* WHAT YOU WILL DO *
An exact reproduction of all the data is needed, with no images in it.

* SUPPLIED RECORDS *
□ □ □

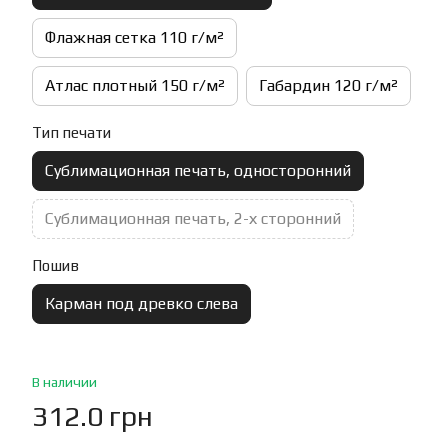
Флажная сетка 110 г/м²
Атлас плотный 150 г/м²
Габардин 120 г/м²
Тип печати
Сублимационная печать, односторонний
Сублимационная печать, 2-х сторонний
Пошив
Карман под древко слева
В наличии
312.0 грн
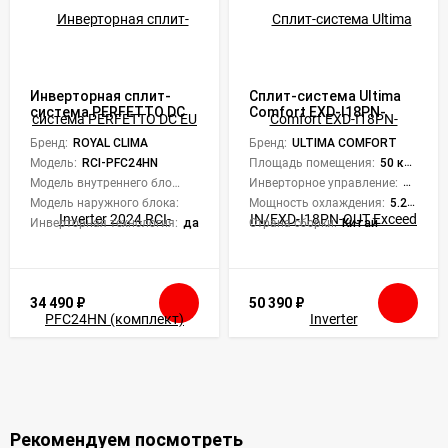
Инверторная сплит-
Сплит-система Ultima
система PERFETTO DC
Comfort EXD-I18PN-
EU Inverter 2024 RCI-
IN/EXD-I18PN-OUT
PFC24HN (комплект)
Бренд:
ROYAL CLIMA
Exceed Inverter
Бренд:
ULTIMA COMFORT
Модель:
RCI-PFC24HN
Площадь помещения:
50 кв. м.
Модель внутреннего блока:
RCI-PFC24HN/IN
Инверторное управление:
Да
Модель наружного блока:
RCI-PFC24HN/OUT
Мощность охлаждения:
5.28 кВт
Инверторная технология:
да
Страна сборки:
Китай
34 490
₽
50 390
₽
Рекомендуем посмотреть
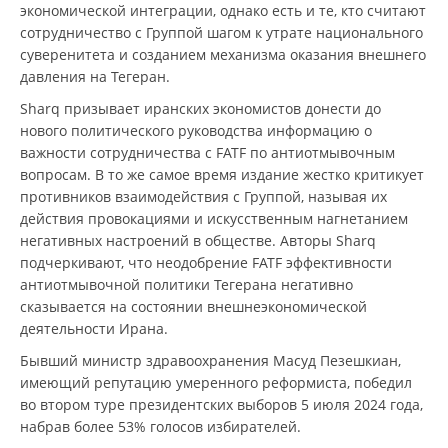
экономической интеграции, однако есть и те, кто считают
сотрудничество с Группой шагом к утрате национального
суверенитета и созданием механизма оказания внешнего
давления на Тегеран.
Sharq призывает иранских экономистов донести до
нового политического руководства информацию о
важности сотрудничества с FATF по антиотмывочным
вопросам. В то же самое время издание жестко критикует
противников взаимодействия с Группой, называя их
действия провокациями и искусственным нагнетанием
негативных настроений в обществе. Авторы Sharq
подчеркивают, что неодобрение FATF эффективности
антиотмывочной политики Тегерана негативно
сказывается на состоянии внешнеэкономической
деятельности Ирана.
Бывший министр здравоохранения Масуд Пезешкиан,
имеющий репутацию умеренного реформиста, победил
во втором туре президентских выборов 5 июля 2024 года,
набрав более 53% голосов избирателей.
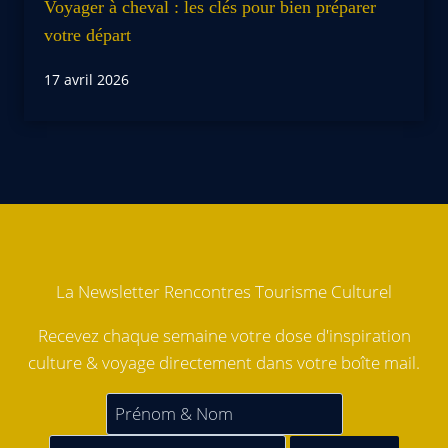
Voyager à cheval : les clés pour bien préparer
votre départ
17 avril 2026
La Newsletter Rencontres Tourisme Culturel
Recevez chaque semaine votre dose d'inspiration
culture & voyage directement dans votre boîte mail.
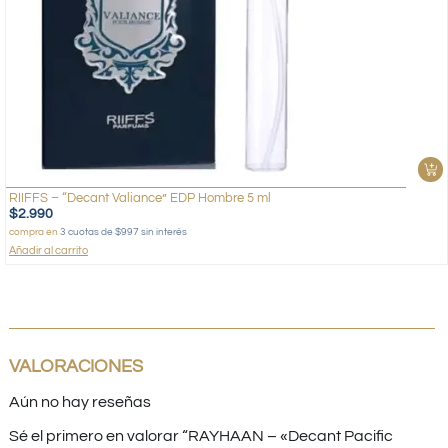
RIIFFS – “Decant Valiance” EDP Hombre 5 ml
$
2.990
compra en
3 cuotas de $997 sin interés
Añadir al carrito
VALORACIONES
Aún no hay reseñas
Sé el primero en valorar “RAYHAAN – «Decant Pacific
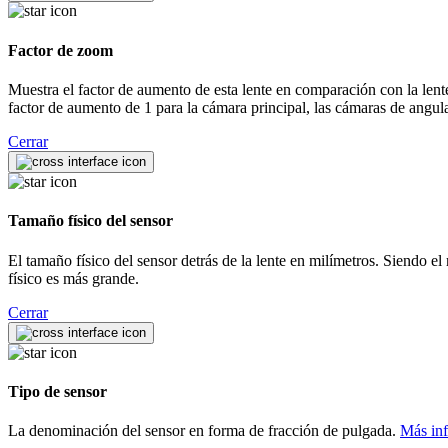
Factor de zoom
Muestra el factor de aumento de esta lente en comparación con la lente p
factor de aumento de 1 para la cámara principal, las cámaras de angula
Cerrar
Tamaño físico del sensor
El tamaño físico del sensor detrás de la lente en milímetros. Siendo el 
físico es más grande.
Cerrar
Tipo de sensor
La denominación del sensor en forma de fracción de pulgada.
Más in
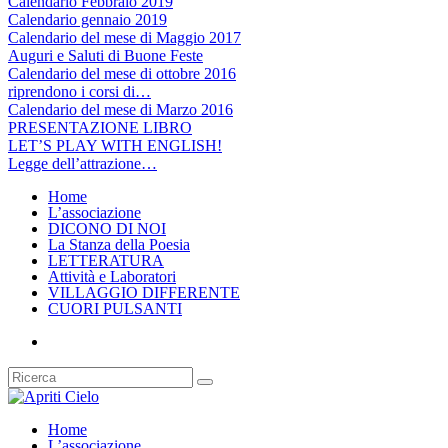
Calendario Febbraio 2019
Calendario gennaio 2019
Calendario del mese di Maggio 2017
Auguri e Saluti di Buone Feste
Calendario del mese di ottobre 2016
riprendono i corsi di…
Calendario del mese di Marzo 2016
PRESENTAZIONE LIBRO
LET’S PLAY WITH ENGLISH!
Legge dell’attrazione…
Home
L’associazione
DICONO DI NOI
La Stanza della Poesia
LETTERATURA
Attività e Laboratori
VILLAGGIO DIFFERENTE
CUORI PULSANTI
Home
L’associazione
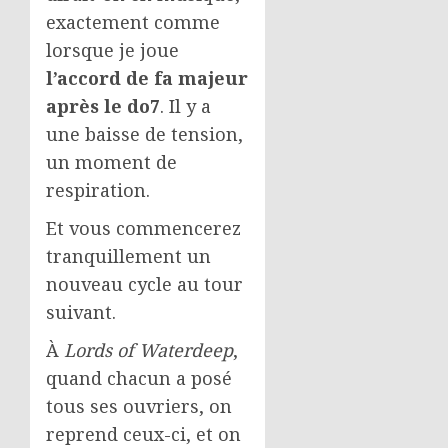
exactement comme
lorsque je joue
l’accord de fa majeur
après le do7
. Il y a
une baisse de tension,
un moment de
respiration.
Et vous commencerez
tranquillement un
nouveau cycle au tour
suivant.
À
Lords of Waterdeep
,
quand chacun a posé
tous ses ouvriers, on
reprend ceux-ci, et on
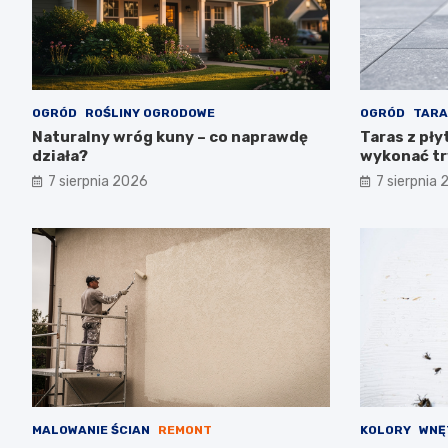
OGRÓD
ROŚLINY OGRODOWE
OGRÓD
TARA
Naturalny wróg kuny – co naprawdę
Taras z pły
działa?
wykonać tr
7 sierpnia 2026
7 sierpnia
MALOWANIE ŚCIAN
REMONT
KOLORY
WNĘ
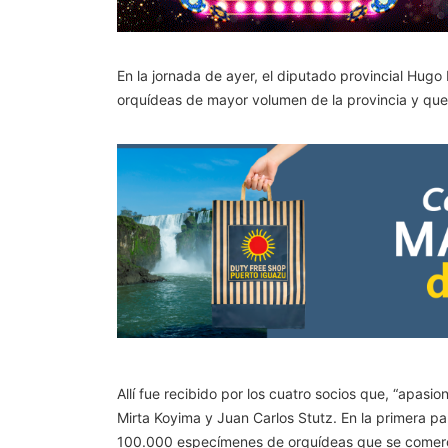
En la jornada de ayer, el diputado provincial Hugo
orquídeas de mayor volumen de la provincia y que 
Allí fue recibido por los cuatro socios que, “apa
Mirta Koyima y Juan Carlos Stutz. En la primera pa
100.000 especímenes de orquídeas que se comercial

□ □ □

* TASK RESULT *
Флажная сетка 110 г/м²
Атлас плотный 150 г/м²
Габардин 120 г/м²
Тип печати
Сублимационная печать, односторонний
Сублимационная печать, 2-х сторонний
Пошив
Карман под древко слева
В наличии
312.0 грн
Инверторная сплит-
Сплит-система Ultima
система PERFETTO DC
Comfort EXD-I18PN-
EU Inverter 2024 RCI-
IN/EXD-I18PN-OUT
PFC24HN (комплект)
Бренд:
ROYAL CLIMA
Exceed Inverter
Бренд:
ULTIMA COMFORT
Модель:
RCI-PFC24HN
Площадь помещения:
50 кв. м.
Модель внутреннего блока:
RCI-PFC24HN/IN
Инверторное управление:
Да
Модель наружного блока:
RCI-PFC24HN/OUT
Мощность охлаждения:
5.28 кВт
Инверторная технология:
да
Страна сборки:
Китай
34 490
₽
50 390
₽
Рекомендуем посмотреть
экономической интеграции, однако есть и те, кто считают
сотрудничество с Группой шагом к утрате национального
суверенитета и созданием механизма оказания внешнего
давления на Тегеран.
Sharq призывает иранских экономистов донести до
нового политического руководства информацию о
важности сотрудничества с FATF по антиотмывочным
вопросам. В то же самое время издание жестко критикует
противников взаимодействия с Группой, называя их
действия провокациями и искусственным нагнетанием
негативных настроений в обществе. Авторы Sharq
подчеркивают, что неодобрение FATF эффективности
антиотмывочной политики Тегерана негативно
сказывается на состоянии внешнеэкономической
деятельности Ирана.
Бывший министр здравоохранения Масуд Пезешкиан,
имеющий репутацию умеренного реформиста, победил
во втором туре президентских выборов 5 июля 2024 года,
набрав более 53% голосов избирателей.
Voyager à cheval : les clés pour bien préparer
votre départ
17 avril 2026
La Newsletter Rencontres Tourisme Culturel
Recevez chaque semaine votre dose d'inspiration
culture & voyage directement dans votre boîte mail.
RIIFFS – “Decant Valiance” EDP Hombre 5 ml
$
2.990
compra en
3 cuotas de $997 sin interés
Añadir al carrito
VALORACIONES
Aún no hay reseñas
Sé el primero en valorar “RAYHAAN – «Decant Pacific
Factor de zoom
Muestra el factor de aumento de esta lente en comparación con la lente p
factor de aumento de 1 para la cámara principal, las cámaras de angula
Cerrar
Tamaño físico del sensor
El tamaño físico del sensor detrás de la lente en milímetros. Siendo el 
físico es más grande.
Cerrar
Tipo de sensor
La denominación del sensor en forma de fracción de pulgada.
Más in
Calendario Febbraio 2019
Calendario gennaio 2019
Calendario del mese di Maggio 2017
Auguri e Saluti di Buone Feste
Calendario del mese di ottobre 2016
riprendono i corsi di…
Calendario del mese di Marzo 2016
PRESENTAZIONE LIBRO
LET’S PLAY WITH ENGLISH!
Legge dell’attrazione…
Home
L’associazione
DICONO DI NOI
La Stanza della Poesia
LETTERATURA
Attività e Laboratori
VILLAGGIO DIFFERENTE
CUORI PULSANTI
Home
L’associazione
exactement comme
lorsque je joue
l’accord de fa majeur
après le do7
. Il y a
une baisse de tension,
un moment de
respiration.
Et vous commencerez
tranquillement un
nouveau cycle au tour
suivant.
À
Lords of Waterdeep
,
quand chacun a posé
tous ses ouvriers, on
reprend ceux-ci, et on
OGRÓD
ROŚLINY OGRODOWE
OGRÓD
TARA
Naturalny wróg kuny – co naprawdę
Taras z pły
działa?
wykonać tr
7 sierpnia 2026
7 sierpnia
MALOWANIE ŚCIAN
REMONT
KOLORY
WNĘ
En la jornada de ayer, el diputado provincial Hugo
orquídeas de mayor volumen de la provincia y que 
Allí fue recibido por los cuatro socios que, “apa
Mirta Koyima y Juan Carlos Stutz. En la primera pa
100.000 especímenes de orquídeas que se comercial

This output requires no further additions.